Reproduce the lines below word for word, omitting the pictures.

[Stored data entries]
————————

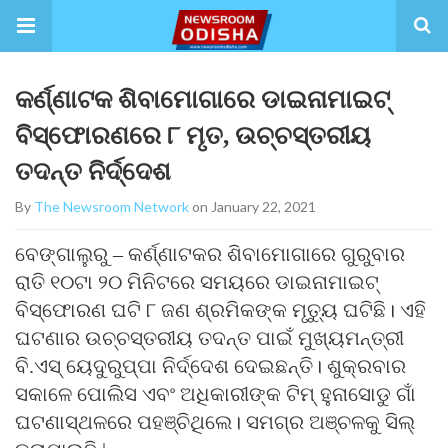
କର୍ଣ୍ଣାଟକ ଶିବାମୋଗାରେ ଡାଇନାମାଇଟ୍
ବିସ୍ଫୋରଣରେ ୮ ମୃତ, ଉଚ୍ଚସ୍ତରୀୟ
ତଦନ୍ତ ନିର୍ଦ୍ଦେଶ
By
The Newsroom Network
on January 22, 2021
ବେଙ୍ଗାଲୁରୁ – କର୍ଣ୍ଣାଟକର ଶିବାମୋଗାରେ ଗୁରୁବାର
ରାତି ୧୦ଟା ୨୦ ମିନିଟରେ ସମୟରେ ଡାଇନାମାଇଟ୍
ବିସ୍ଫୋରଣ ଘଟି ୮ ଜଣ ଶ୍ରମିକଙ୍କ ମୃତ୍ୟୁ ଘଟିଛି। ଏହି
ଘଟଣାର ଉଚ୍ଚସ୍ତରୀୟ ତଦନ୍ତ ପାଇଁ ମୁଖ୍ୟମନ୍ତ୍ରୀ
ବି.ଏସ୍ ୟେଦୁରୁପ୍ପା ନିର୍ଦ୍ଦେଶ ଦେଇଛନ୍ତି। ଶୁକ୍ରବାର
ସକାଳେ ପୋଲିସ ଏବଂ ଅଧିକାରୀଙ୍କ ଟିମ୍ ହୁନାସୋଡୁ ଗାଁ
ଘଟଣାସ୍ଥଳରେ ପହଞ୍ଚିଥିଲେ। ସମଗ୍ର ଅଞ୍ଚଳକୁ ସିଲ୍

————————

### Solution for this problem
କର୍ଣ୍ଣାଟକ ଶିବାମୋଗାରେ ଡାଇନାମାଇଟ୍
ବିସ୍ଫୋରଣରେ ୮ ମୃତ, ଉଚ୍ଚସ୍ତରୀୟ
ତଦନ୍ତ ନିର୍ଦ୍ଦେଶ
By
The Newsroom Network
on January 22, 2021
ବେଙ୍ଗାଲୁରୁ – କର୍ଣ୍ଣାଟକର ଶିବାମୋଗାରେ ଗୁରୁବାର
ରାତି ୧୦ଟା ୨୦ ମିନିଟରେ ସମୟରେ ଡାଇନାମାଇଟ୍
ବିସ୍ଫୋରଣ ଘଟି ୮ ଜଣ ଶ୍ରମିକଙ୍କ ମୃତ୍ୟୁ ଘଟିଛି। ଏହି
ଘଟଣାର ଉଚ୍ଚସ୍ତରୀୟ ତଦନ୍ତ ପାଇଁ ମୁଖ୍ୟମନ୍ତ୍ରୀ
ବି.ଏସ୍ ୟେଦୁରୁପ୍ପା ନିର୍ଦ୍ଦେଶ ଦେଇଛନ୍ତି। ଶୁକ୍ରବାର
ସକାଳେ ପୋଲିସ ଏବଂ ଅଧିକାରୀଙ୍କ ଟିମ୍ ହୁନାସୋଡୁ ଗାଁ
ଘଟଣାସ୍ଥଳରେ ପହଞ୍ଚିଥିଲେ। ସମଗ୍ର ଅଞ୍ଚଳକୁ ସିଲ୍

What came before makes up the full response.